The requirement is set to begin at least 24 months after FDA issues a final guidance indicating which electronic submission format it wishes to use, but FDA has evidently run into something of a problem: There's a lot of information it still needs to work on clarifying
"The Agency has concluded that it is not feasible to describe and implement the electronic format(s) that would apply to all the submissions covered by section 745A(a) in one guidance document," it said in a draft guidance released on 5 February 2014.

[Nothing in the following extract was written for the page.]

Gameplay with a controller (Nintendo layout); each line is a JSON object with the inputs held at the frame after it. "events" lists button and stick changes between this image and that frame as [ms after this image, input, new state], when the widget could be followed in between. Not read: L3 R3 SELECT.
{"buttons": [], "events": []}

As a result, Providing Regulatory Submissions in Electronic Format - Submissions Under Section 745A(a) of the Federal Food, Drug, and Cosmetic Act is intended to act as a road map illustrating how FDA plans to implement the requirements of section 745A(a) of the Federal Food, Drug and Cosmetic Act.
Its map covers three topics, FDA said:
- the submission types that must be submitted electronically
- exemptions from and waivers of the electronic submission requirements
- the timetable and process for implementing the requirements
As noted earlier, all New Drug Applications (NDAs) and Abbreviated New Drug Applications (ANDAs) must be submitted electronically. In addition, all amendments, supplements and reports to those submission types "must be submitted electronically even if the original submission was submitted to FDA prior to implementation of the electronic submission requirements," FDA wrote.
However, only "certain" Biologic Licensing Applications (BLAs) and Investigational New Drug Applications (INDs) need to be submitted. Which ones? You'll have to wait and see, FDA said. "Exemptions, if available, will be discussed in individual guidances," it wrote.
Regardless, submissions not made electronically when they are required to have been will not be accepted by FDA, the regulator said.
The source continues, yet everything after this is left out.